I too love PSP but it seems it would be way better to start in a vector program....I am sure you lose a little in the translation going from bitmap to vector.....I am sure art created as a vector will be far better than one that is converted....


----------



## royster13 (Aug 14, 2007)

Cajungirl I figured out the multi colour cutting today.......I made a 2 colour design in Illustrator.......Including registration marks for each colour on separate layers.....I select the entire design then File > Great Cut > Auto-Export.....This fires up Great Cut....I then adjust rotation of artwork if required....Then use File >Output....This brings up a new screen....Then near the lower right side there is a drop down menu marked Objects.....You can select your colour here......If you look for the colour where the registration mark is hidden, when you preview it, it should now be visible......So you can cut either colour this way.....


----------



## jean518 (Sep 23, 2009)

Where are your pinch rollers? The cutter will not cut outside the outer wheels/rollers. Make sure the outer rollers are outside your cutting area.
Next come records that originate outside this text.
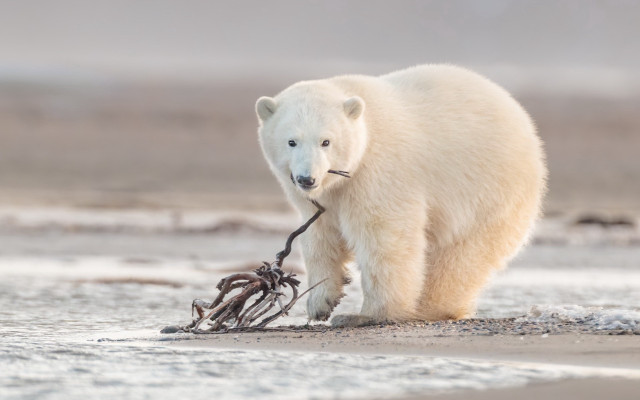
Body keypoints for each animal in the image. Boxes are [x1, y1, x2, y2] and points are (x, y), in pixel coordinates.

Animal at [255, 64, 547, 327]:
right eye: (291, 141)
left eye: (326, 141)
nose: (307, 178)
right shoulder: (321, 200)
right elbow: (321, 239)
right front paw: (320, 303)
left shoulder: (380, 172)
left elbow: (384, 237)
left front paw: (365, 315)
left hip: (490, 192)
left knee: (460, 258)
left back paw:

Learned this one the hard way.


----------



## faygoman (Sep 2, 2010)

nanc512 said:


> I am considering getting a GCC Expert. I would use it as a second cutter. I am probably the only one who doesn't use Corel. I am a Paint Shop Pro girl by history. lol I have used PSP for years and have a process to get my design to the cutter. I am using Signblazer now and can just type the text, because it has fonts. I understand Great Cuts doesn't. I could do the same process for fonts that I do for designs, which is the following:
> 
> Create design/font in PSP, save as jpg
> Use Inkscape to vectorize and save as eps
> ...





if you want corel i suggest checking ebay i looked for draw x5 and its about 150 but make sure you buy a full copy and not an upgrade they WILL TRY TRICK YOU


----------



## faygoman (Sep 2, 2010)

actually i just checked for my piece of mind and x5 is being sold for little under 70 wow im have to jump on this train i love x5 my trial ends in 3 days =(


----------



## spoolins101 (Mar 14, 2010)

jean518 said:


> Where are your pinch rollers? The cutter will not cut outside the outer wheels/rollers. Make sure the outer rollers are outside your cutting area. Learned this one the hard way.


 It took me some time to figure this out also after wasting alot of vinyl


----------



## faygoman (Sep 2, 2010)

ya its kinda a hassle geting everything set up and just right i was cutting t shirt transfers and went threw almost a 50 till i got it just perfect then machine broke and they sent me a new one same thing and my old setting cut all way threw it so another 20 pieces and its back it can be a hassel


my problem it was same machine

thickness and speed 
changed alot from old machine to new 

old was speed 8 thinkness 12
now its speed 4 thinkness 3

its a freaking silhouette sd


----------